For me, it is a bit like what happened with my car (in a way…). A few years ago, my car was run into twice in the space of a few months. Neither time was my fault. Once was t-boned, once rear-ended. The rear-ending was pretty bad. I had a lot of pain-, that still continues. I had a lot of fear of other drivers afterwards. I felt terrified, going out in my little hatchback car. So terrified, that I sold it and bought something bigger, that makes me feel safer on the road. I don’t know if I am safer in it, and I hope I don’t have to find out. But I feel safer. Yes, I am still more afraid of other drivers. I am more wary on the road. I don’t have as much confidence. But I haven’t let it stop me from driviing.
I guess it’s a bit like that with your relationship. You have had a very painful experience in your past. You haven’t let it scare you so much that you won’t be involved with another man. And your relationship sounds as though it is going very well. But you have a fear of being hurt again. You got rid of your old husband. And you are willing to remarry the man you love. But it’s also rather daunting and frighteniing. You have a fear of him being someone different from the man you believe him to be. And of that being out of your control.
Having counselling is a very good idea. And taking time is a very good idea. Two years is a fairly lengthy engagement. Mine will have been 18 months, by the time we marry. I’m still really happy being engaged. We are enjoying making plans. He knows that I am frightened.
If you ever want to pm me, that’s okay with me.
I hope you start enjoying making some plans. Being engaged feels good for me, and I hope it does for you (even if the idea of being married is a bit scarey…).
Post # 37
@BrightSide: That’s an awesome example you gave!!!! I’m really loving being engaged, but when I think of the marriage part I feel an iimmense fear and this is where your car example really fits what im going through. Thanks for the pm offer!
Post # 38
Don’t let the fear of striking out, keep you from playing the game.
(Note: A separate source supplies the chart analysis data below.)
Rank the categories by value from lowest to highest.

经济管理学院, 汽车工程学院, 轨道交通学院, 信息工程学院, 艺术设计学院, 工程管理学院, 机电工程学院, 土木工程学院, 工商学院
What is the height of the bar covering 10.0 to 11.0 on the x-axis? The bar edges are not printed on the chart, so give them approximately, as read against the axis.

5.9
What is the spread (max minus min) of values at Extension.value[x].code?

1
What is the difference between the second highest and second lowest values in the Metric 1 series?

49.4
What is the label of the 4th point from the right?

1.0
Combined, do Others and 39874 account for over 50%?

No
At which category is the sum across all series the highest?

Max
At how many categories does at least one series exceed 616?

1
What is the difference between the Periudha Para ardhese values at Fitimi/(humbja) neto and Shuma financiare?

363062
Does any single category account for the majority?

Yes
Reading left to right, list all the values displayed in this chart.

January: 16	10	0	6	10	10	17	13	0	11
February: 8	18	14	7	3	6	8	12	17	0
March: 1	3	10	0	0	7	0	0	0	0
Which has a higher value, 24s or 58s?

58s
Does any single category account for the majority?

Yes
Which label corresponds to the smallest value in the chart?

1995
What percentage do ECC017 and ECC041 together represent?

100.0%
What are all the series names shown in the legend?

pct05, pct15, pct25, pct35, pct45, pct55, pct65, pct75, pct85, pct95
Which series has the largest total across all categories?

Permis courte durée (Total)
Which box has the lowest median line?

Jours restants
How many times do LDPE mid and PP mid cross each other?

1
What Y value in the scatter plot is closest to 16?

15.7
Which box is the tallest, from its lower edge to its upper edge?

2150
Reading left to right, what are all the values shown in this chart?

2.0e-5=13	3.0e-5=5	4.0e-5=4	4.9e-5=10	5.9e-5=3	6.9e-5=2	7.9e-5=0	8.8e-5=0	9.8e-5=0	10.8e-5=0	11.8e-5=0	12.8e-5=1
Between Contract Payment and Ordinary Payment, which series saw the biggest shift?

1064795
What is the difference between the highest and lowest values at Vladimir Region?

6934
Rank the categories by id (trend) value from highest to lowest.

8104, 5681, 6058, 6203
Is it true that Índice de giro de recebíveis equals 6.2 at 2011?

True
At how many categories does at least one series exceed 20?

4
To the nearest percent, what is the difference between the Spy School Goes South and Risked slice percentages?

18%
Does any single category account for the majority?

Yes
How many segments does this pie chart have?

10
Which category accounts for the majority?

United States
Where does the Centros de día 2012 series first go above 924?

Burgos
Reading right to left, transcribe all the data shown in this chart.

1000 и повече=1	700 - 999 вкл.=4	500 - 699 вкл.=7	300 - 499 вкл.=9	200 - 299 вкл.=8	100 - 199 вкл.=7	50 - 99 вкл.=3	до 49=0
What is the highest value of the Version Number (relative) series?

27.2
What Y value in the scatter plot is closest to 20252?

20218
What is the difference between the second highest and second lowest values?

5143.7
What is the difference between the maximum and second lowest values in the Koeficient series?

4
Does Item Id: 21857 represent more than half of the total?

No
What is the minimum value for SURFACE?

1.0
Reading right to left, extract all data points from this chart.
– Cheesy but I think it works very well in cases like this.
Post # 39
SoNLoveWithHim: That’s exactly what happened in my first marriage. He was Mr. Wonderful before marriage, and then his true self was revealed! In my first marriage, he and I only dated six months before becoming engaged, and only had a six-month engagement and a 2yr marriage.
So it looks like you only knew your first husband for a year before you got married? This isn’t a criticism by any means, I just wanted to point out that with such a short time, I’m not surprised you didn’t know the “real him” before you married. There’s a huge difference between getting engaged after 6 months to someone you were infatuated with vs. your current situation. I understand why you’re gun shy, though, and I think what your Fiance has suggested is wise.
Post # 40
@Hausfrau: I know it isn’t criticism and I appreciate your comment. You’re absolutely correct; I did see warning signs, but I was 23 yrs old with a 1.5 carat solitaire and engaged to a man 10 yrs my senior who was very financially stable and paying for my dream wedding. Those tangibles coupled with his illusive attributes made the warning signs pretty much a non factor. I’m much wiser now, and know that things dont determine the quality of a person’s character. Fiance is an amazing man. I know this hurt him a lot. Im just thankful that he suggested counseling to help me get past this.